Count every line in the following entries where the word "thumb" appears. Give the count alone.

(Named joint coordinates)

▼

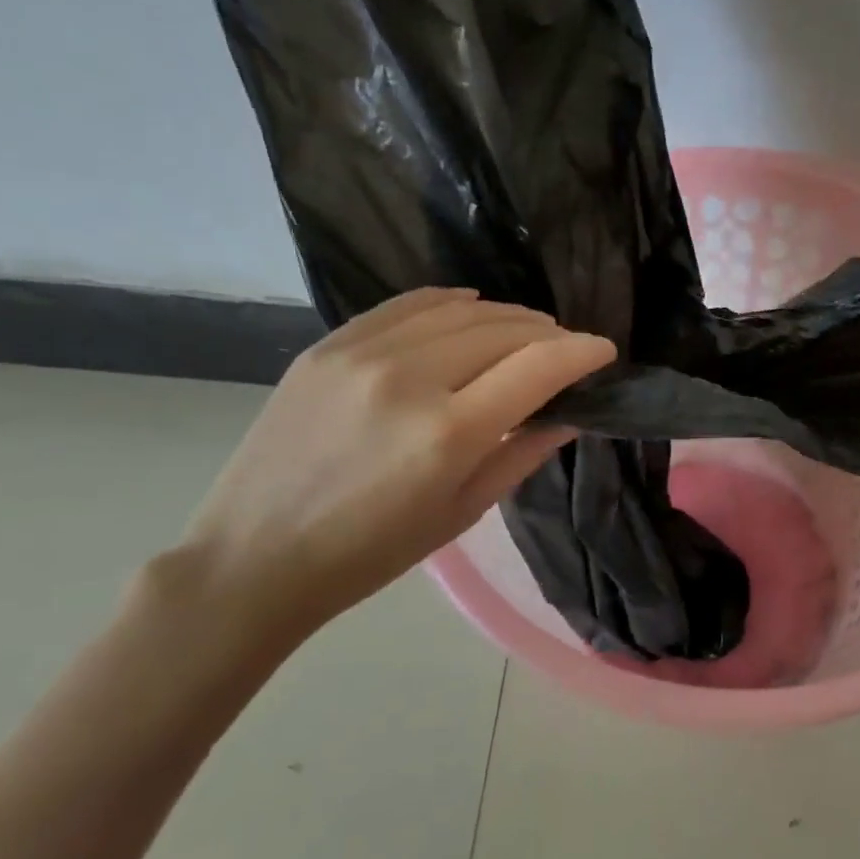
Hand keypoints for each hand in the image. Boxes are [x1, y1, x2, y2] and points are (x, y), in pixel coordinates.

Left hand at [173, 288, 614, 649]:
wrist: (255, 556)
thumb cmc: (373, 553)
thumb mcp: (463, 513)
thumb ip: (523, 454)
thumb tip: (571, 414)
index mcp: (449, 433)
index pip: (537, 366)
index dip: (582, 352)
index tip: (604, 351)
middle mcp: (409, 379)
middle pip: (503, 330)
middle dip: (549, 333)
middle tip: (568, 348)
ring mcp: (362, 354)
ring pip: (459, 309)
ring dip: (506, 315)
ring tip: (527, 330)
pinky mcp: (328, 346)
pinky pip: (407, 305)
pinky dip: (451, 302)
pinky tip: (471, 307)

▲

• _RESULT OF THE EXERCISE_
4